It was raining again by the time final period ended. I left before Freddie could try and talk to me again, today I had bigger problem to deal with. I walked home the long way, purposely sauntering in puddles, trying to put off going home; but part of me knew that I should be running. I needed to get home. I knew how these days played out and by now it wasn't going to be pretty.
I walked up the path to my front door and braced myself before I opened it and walked into the living room. The smell of alcohol hit me first, not an unusual smell, but stronger than usual. A bottle of cheap vodka emptied of its contents was staring at me from the coffee table. An old friend, it winked at me, a casual hello coming from its neck. Other than the empty glass bottle there was no other evidence she had been in here.
I checked the kitchen, with no prevail. If I went upstairs I knew what I would find. With Mel this was always easier; she was able to keep a calm and sympathetic tone in her voice. I just got angry or upset, usually both. I walked the stairs slowly, taking one step at a time. I walked to her bedroom. I heard the crying before I opened the door.

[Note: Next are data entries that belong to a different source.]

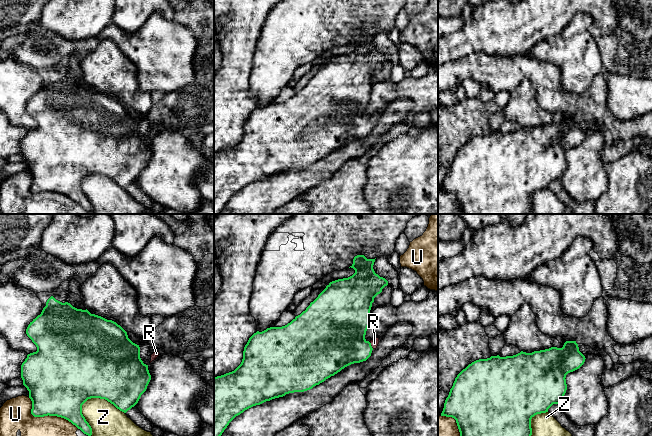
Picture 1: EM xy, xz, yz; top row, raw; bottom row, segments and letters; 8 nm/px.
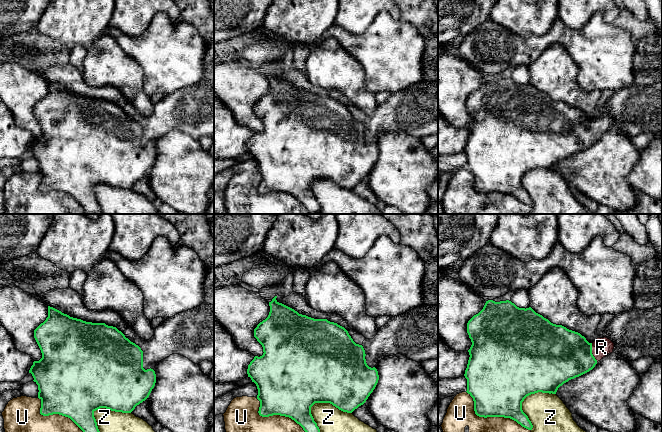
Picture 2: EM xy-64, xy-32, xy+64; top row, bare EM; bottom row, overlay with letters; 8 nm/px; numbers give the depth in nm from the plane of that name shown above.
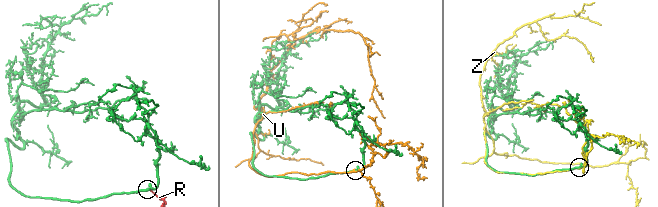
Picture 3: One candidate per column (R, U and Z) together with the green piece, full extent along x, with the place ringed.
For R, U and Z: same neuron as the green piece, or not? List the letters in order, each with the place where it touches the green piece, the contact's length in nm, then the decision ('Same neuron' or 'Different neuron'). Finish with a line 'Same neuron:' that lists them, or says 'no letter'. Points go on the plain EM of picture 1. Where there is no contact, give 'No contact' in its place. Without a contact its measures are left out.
R: Touches green at xz (370, 121). Shared border 70 nm. Same neuron
U: Touches green at xy (47, 191). Shared border 480 nm. Different neuron
Z: Touches green at xy (103, 174). Shared border 360 nm. Different neuron
Same neuron: R

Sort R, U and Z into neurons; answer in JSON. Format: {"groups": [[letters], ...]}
{"groups": [["R"], ["U"], ["Z"]]}

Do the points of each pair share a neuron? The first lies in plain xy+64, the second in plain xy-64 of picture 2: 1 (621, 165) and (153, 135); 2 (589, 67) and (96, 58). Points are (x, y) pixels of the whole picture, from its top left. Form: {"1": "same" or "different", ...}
{"1": "different", "2": "different"}

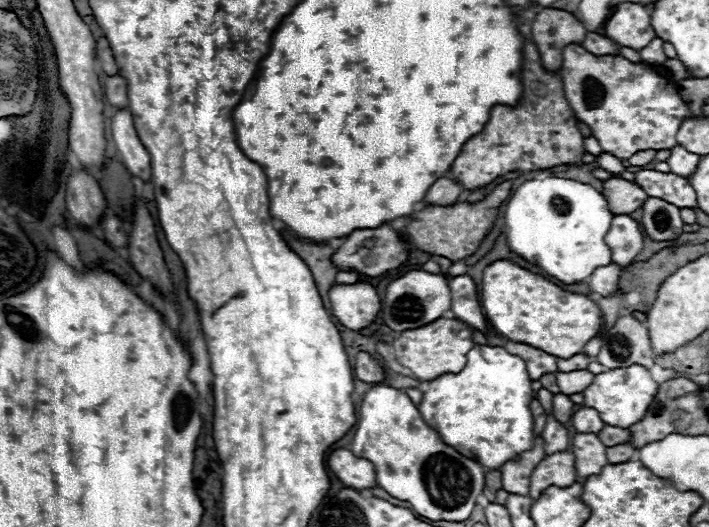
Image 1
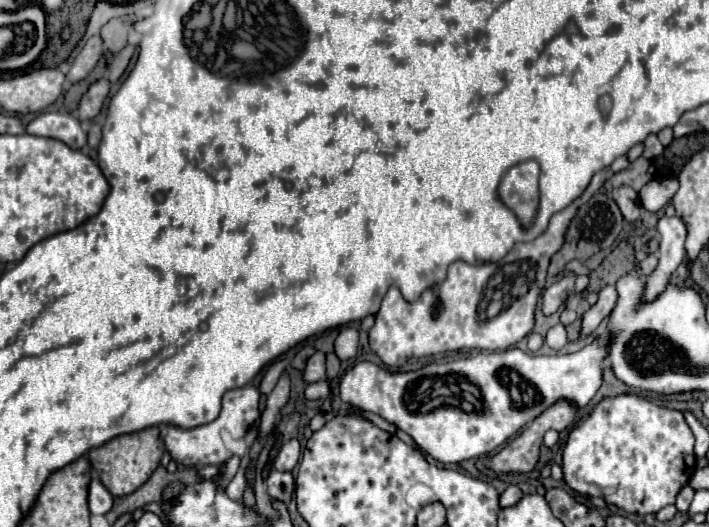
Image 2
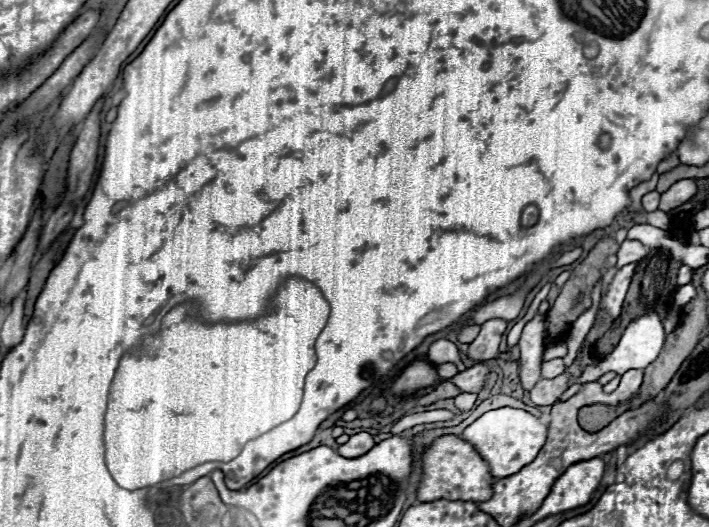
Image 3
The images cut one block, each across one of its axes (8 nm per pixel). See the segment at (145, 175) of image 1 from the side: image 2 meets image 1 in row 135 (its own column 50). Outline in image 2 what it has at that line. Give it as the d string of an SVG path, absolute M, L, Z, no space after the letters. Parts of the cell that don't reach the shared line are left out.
M44 112L26 126L26 132L34 136L62 140L76 150L82 150L88 144L88 136L80 120L68 112Z

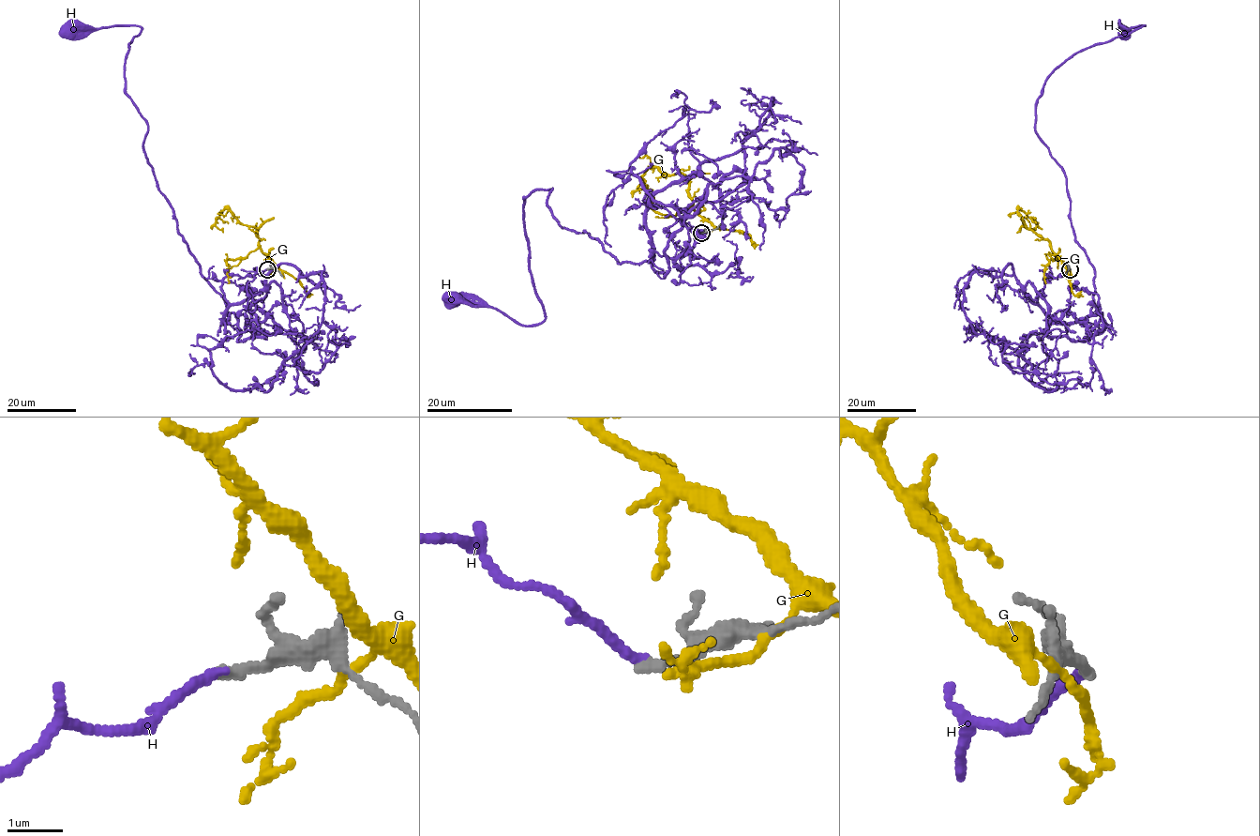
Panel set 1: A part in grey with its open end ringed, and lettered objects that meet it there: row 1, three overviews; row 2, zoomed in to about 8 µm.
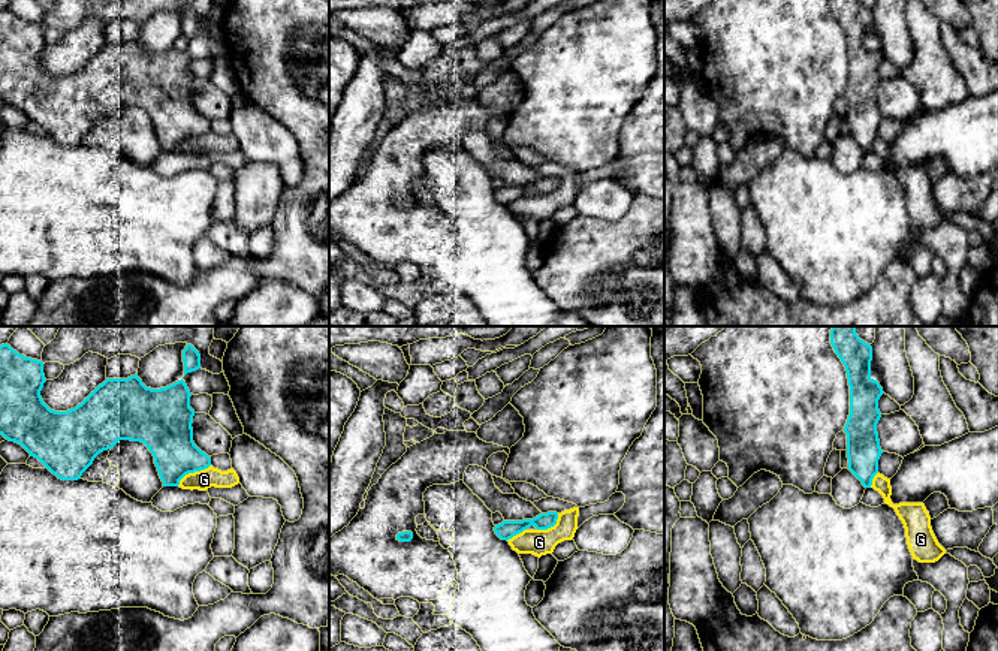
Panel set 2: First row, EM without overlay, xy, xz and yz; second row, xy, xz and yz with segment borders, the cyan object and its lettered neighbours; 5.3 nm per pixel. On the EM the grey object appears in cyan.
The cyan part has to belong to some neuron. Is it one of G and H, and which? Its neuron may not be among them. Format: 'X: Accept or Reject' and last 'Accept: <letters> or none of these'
G: Reject
H: Accept
Accept: H

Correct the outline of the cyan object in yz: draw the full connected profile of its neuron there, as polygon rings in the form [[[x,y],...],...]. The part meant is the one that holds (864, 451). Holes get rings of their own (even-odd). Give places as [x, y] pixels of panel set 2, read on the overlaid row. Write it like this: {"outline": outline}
{"outline": [[[832,326],[830,344],[845,367],[850,386],[850,415],[844,427],[848,470],[871,488],[883,453],[877,424],[881,418],[878,400],[884,394],[871,377],[872,347],[859,338],[856,326]]]}

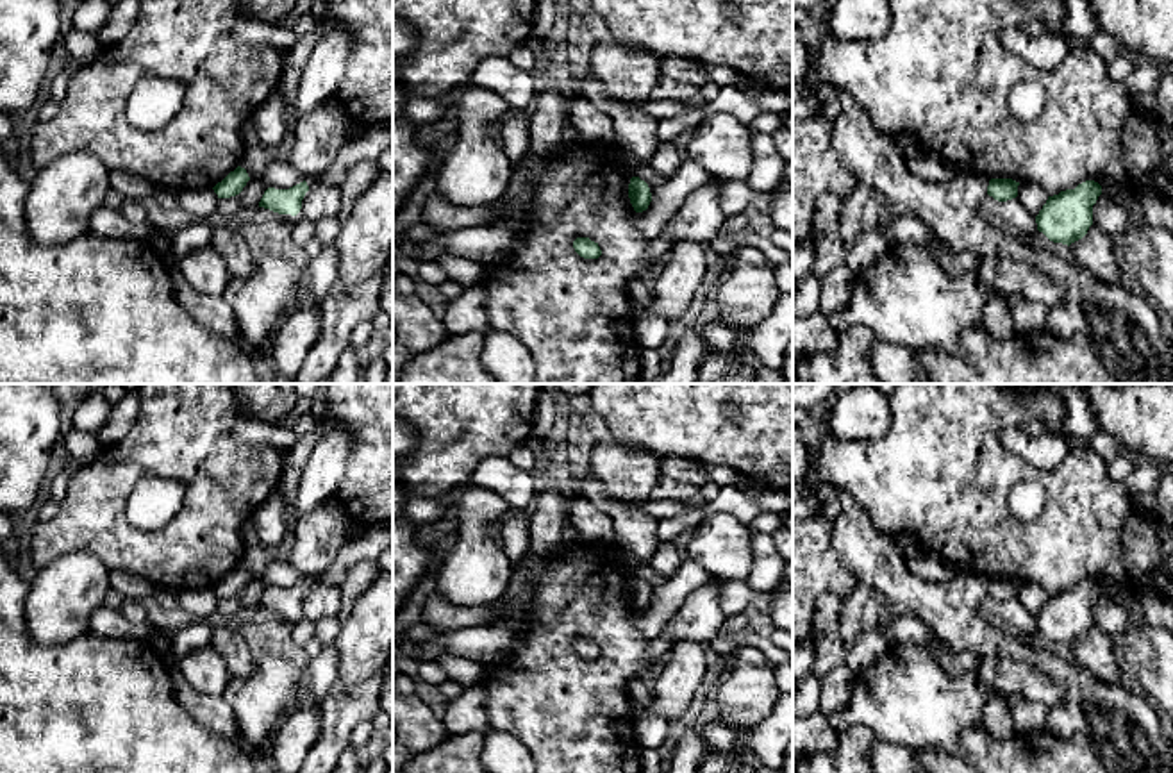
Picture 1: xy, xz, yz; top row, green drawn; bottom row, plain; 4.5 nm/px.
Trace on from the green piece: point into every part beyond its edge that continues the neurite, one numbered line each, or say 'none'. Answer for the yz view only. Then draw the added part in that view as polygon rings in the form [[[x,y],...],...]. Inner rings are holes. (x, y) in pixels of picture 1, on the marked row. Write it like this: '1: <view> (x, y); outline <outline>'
none

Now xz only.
none

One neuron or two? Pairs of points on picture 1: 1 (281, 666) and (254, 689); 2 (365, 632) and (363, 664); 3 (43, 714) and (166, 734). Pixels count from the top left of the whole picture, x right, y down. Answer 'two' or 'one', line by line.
1: one
2: one
3: one

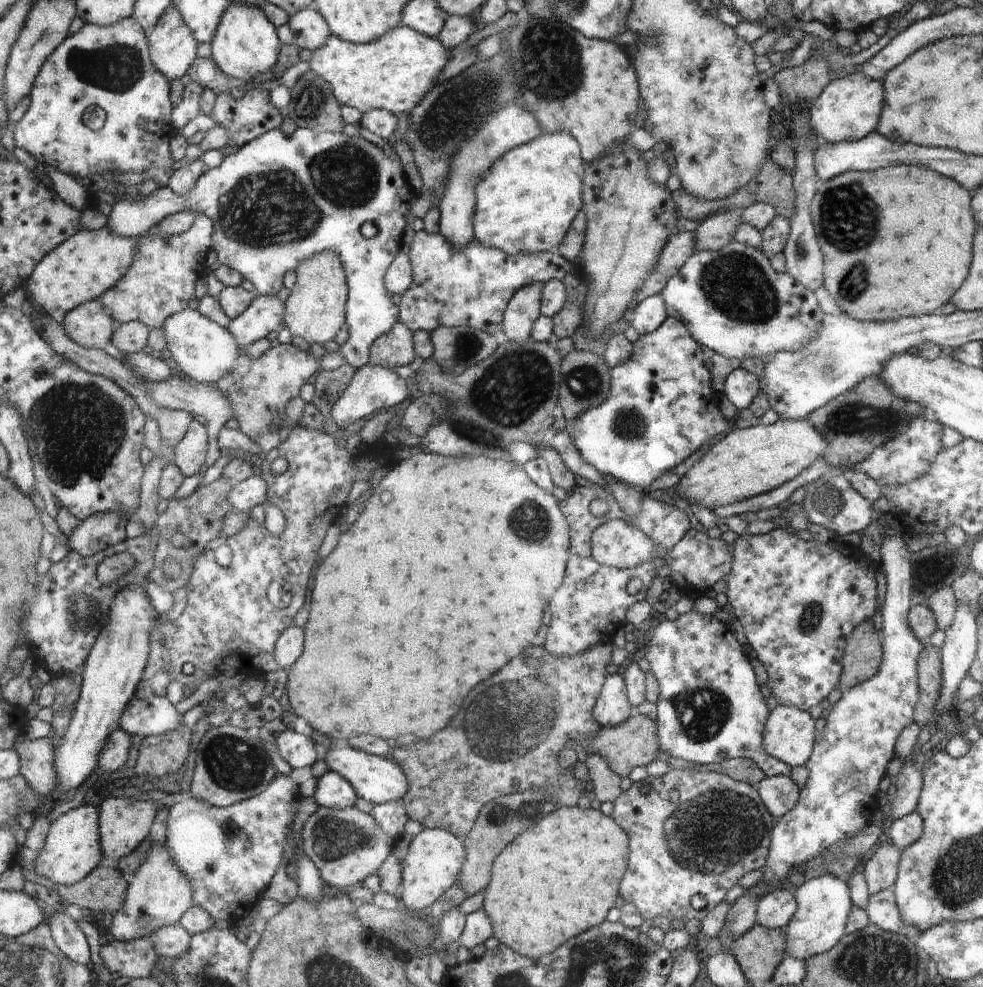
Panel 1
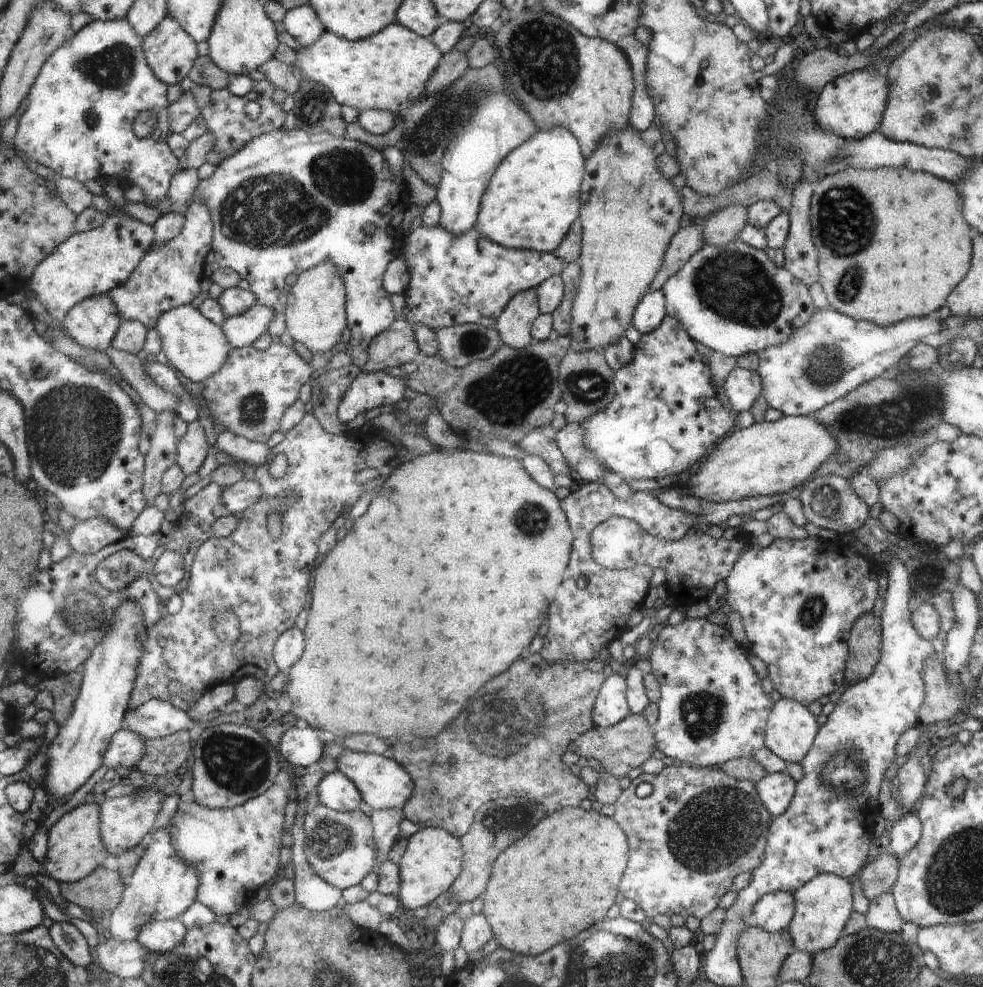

I pushed the door open and looked in from the hallway. She lay in her bed her head enclosed by the pillows that only muffled her cries a little.
"Mom," I stepped into the room. It smelled of cigarette smoke, vodka and red wine. She lifted her head from the pillows and looked at me. Her blue eyes that used to be as pure as mine were now bloodshot and sunken into her skull. Tears of mascara ran down her skin that had a slight tinge of yellow. I walked closer to the bed and watched her as she picked up the bottle of wine from beside the bed and take a long swig. She cleared her throat and her face forced a twisted smile, "It didn't work," she slurred.
"I guessed," I mumbled.
"He called me a whore. Well worse than that, which I am!" she laughed in a distorted fashion that made my stomach turn. My mother always blamed herself.
"You're not," were the only words I could muster, because part of me wanted to scream at her, 'Stop acting like a whore and then maybe men won't treat you like one!'
As if reading my mind she spoke again, "They're all like it Sammy. They use you for their own pleasures and desires and then they ditch you. They can't feel love; all they can feel is their want for sex. Sex is what is always comes down too in the end."
"Well that's what happened to you. What if they really love you?" I argued back, Freddie came into my head, I knew he wasn't like that.
"Ha!" She laughed to herself and then went quiet, her drunken smile disappearing only for tears to fall again. Her voice was harsh with tears when she spoke again, "I loved your father Sammy, and I think he loved me, but even if he did it didn't last long."
I didn't say anything, the nights of my mother screaming filled my head.
"How much do you love him Sam?" My mother asked, her voice filled with seriousness now.
"Who?" I replied as Freddie entered my head again.
"You're seventeen, there's always a boy. I remember." She smiled. A sad smile, that brought tears to my eyes.
"He's not like that!" I screamed, tears pouring from my eyes I found myself running from to my own bedroom.